───── LISTED RECORDS ─────
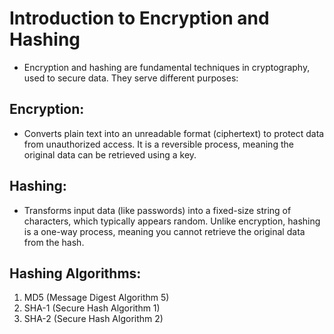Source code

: # Introduction to Encryption and Hashing

- Encryption and hashing are fundamental techniques in cryptography, used to secure data. They serve different purposes:

## Encryption: 
- Converts plain text into an unreadable format (ciphertext) to protect data from unauthorized access. It is a reversible process, meaning the original data can be retrieved using a key.

## Hashing: 
- Transforms input data (like passwords) into a fixed-size string of characters, which typically appears random. Unlike encryption, hashing is a one-way process, meaning you cannot retrieve the original data from the hash.

## Hashing Algorithms:
1. MD5 (Message Digest Algorithm 5)
2. SHA-1 (Secure Hash Algorithm 1)
3. SHA-2 (Secure Hash Algorithm 2)
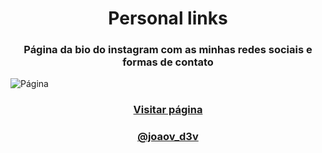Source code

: <h1 align="center">Personal links</h3>

<h3 align="center">Página da bio do instagram com as minhas redes sociais e formas de contato</h3>

<img src="https://i.imgur.com/Xut9Q9E.png" alt="Página" />

<h3 align="center"><a href="https://joao-garcia-links.vercel.app/">Visitar página</a></h3>

<h3 align="center"><a href="https://www.instagram.com/joaov_d3v/">@joaov_d3v</a></h3>
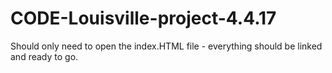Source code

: # CODE-Louisville-project-4.4.17

Should only need to open the index.HTML file - everything should be linked and ready to go. 
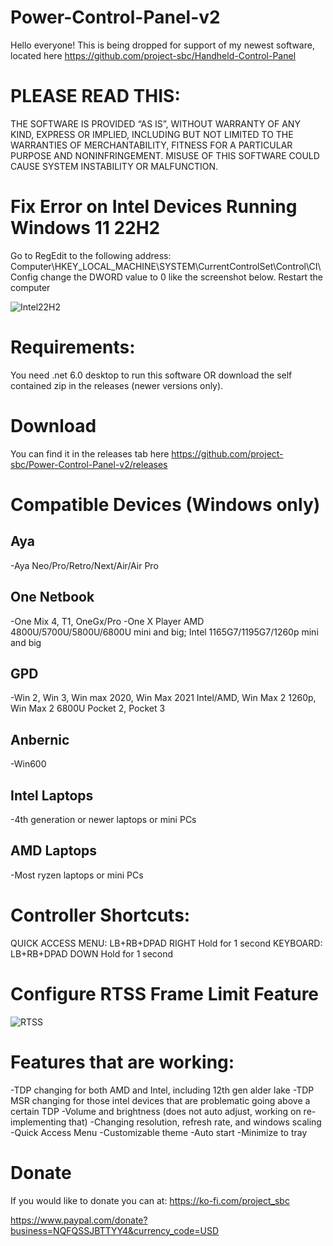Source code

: # Power-Control-Panel-v2

Hello everyone! This is being dropped for support of my newest software, located here https://github.com/project-sbc/Handheld-Control-Panel


# PLEASE READ THIS:
THE SOFTWARE IS PROVIDED “AS IS”, WITHOUT WARRANTY OF ANY KIND, EXPRESS OR IMPLIED, INCLUDING BUT NOT LIMITED TO THE WARRANTIES OF MERCHANTABILITY, FITNESS FOR A PARTICULAR PURPOSE AND NONINFRINGEMENT. MISUSE OF THIS SOFTWARE COULD CAUSE SYSTEM INSTABILITY OR MALFUNCTION.

# Fix Error on Intel Devices Running Windows 11 22H2

Go to RegEdit to the following address:  Computer\HKEY_LOCAL_MACHINE\SYSTEM\CurrentControlSet\Control\CI\Config
change the DWORD value to 0 like the screenshot below.
Restart the computer

![Intel22H2](https://github.com/project-sbc/Power-Control-Panel-v2/blob/master/Intel%2022H2%20driver%20fix.jpg?raw=true "Intel 22H2 fix")


# Requirements:
You need .net 6.0 desktop to run this software OR download the self contained zip in the releases (newer versions only).

# Download
You can find it in the releases tab here https://github.com/project-sbc/Power-Control-Panel-v2/releases

# Compatible Devices (Windows only)
## Aya
-Aya Neo/Pro/Retro/Next/Air/Air Pro

## One Netbook
-One Mix 4, T1, OneGx/Pro
-One X Player AMD 4800U/5700U/5800U/6800U mini and big; Intel 1165G7/1195G7/1260p mini and big

## GPD
-Win 2, Win 3, Win max 2020, Win Max 2021 Intel/AMD, Win Max 2 1260p, Win Max 2 6800U Pocket 2, Pocket 3

## Anbernic
-Win600

## Intel Laptops
-4th generation or newer laptops or mini PCs

## AMD Laptops
-Most ryzen laptops or mini PCs

# Controller Shortcuts:
QUICK ACCESS MENU:   LB+RB+DPAD RIGHT  Hold for 1 second
KEYBOARD:   LB+RB+DPAD DOWN  Hold for 1 second

# Configure RTSS Frame Limit Feature
![RTSS](https://github.com/project-sbc/Power-Control-Panel-v2/blob/master/RTSS%20PCP%20Setup.jpg?raw=true "RTSS Setup")


# Features that are working:
-TDP changing for both AMD and Intel, including 12th gen alder lake
-TDP MSR changing for those intel devices that are problematic going above a certain TDP
-Volume and brightness (does not auto adjust, working on re-implementing that)
-Changing resolution, refresh rate, and windows scaling
-Quick Access Menu
-Customizable theme
-Auto start
-Minimize to tray


# Donate
If you would like to donate you can at:
https://ko-fi.com/project_sbc

https://www.paypal.com/donate?business=NQFQSSJBTTYY4&currency_code=USD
─────
PROBLEM REQUIREMENTS:
Gather every line in the items above that contains the word "data", and copy each of those lines in full.

REPLY TO THE EXERCISE:
- Encryption and hashing are fundamental techniques in cryptography, used to secure data. They serve different purposes:
- Converts plain text into an unreadable format (ciphertext) to protect data from unauthorized access. It is a reversible process, meaning the original data can be retrieved using a key.
- Transforms input data (like passwords) into a fixed-size string of characters, which typically appears random. Unlike encryption, hashing is a one-way process, meaning you cannot retrieve the original data from the hash.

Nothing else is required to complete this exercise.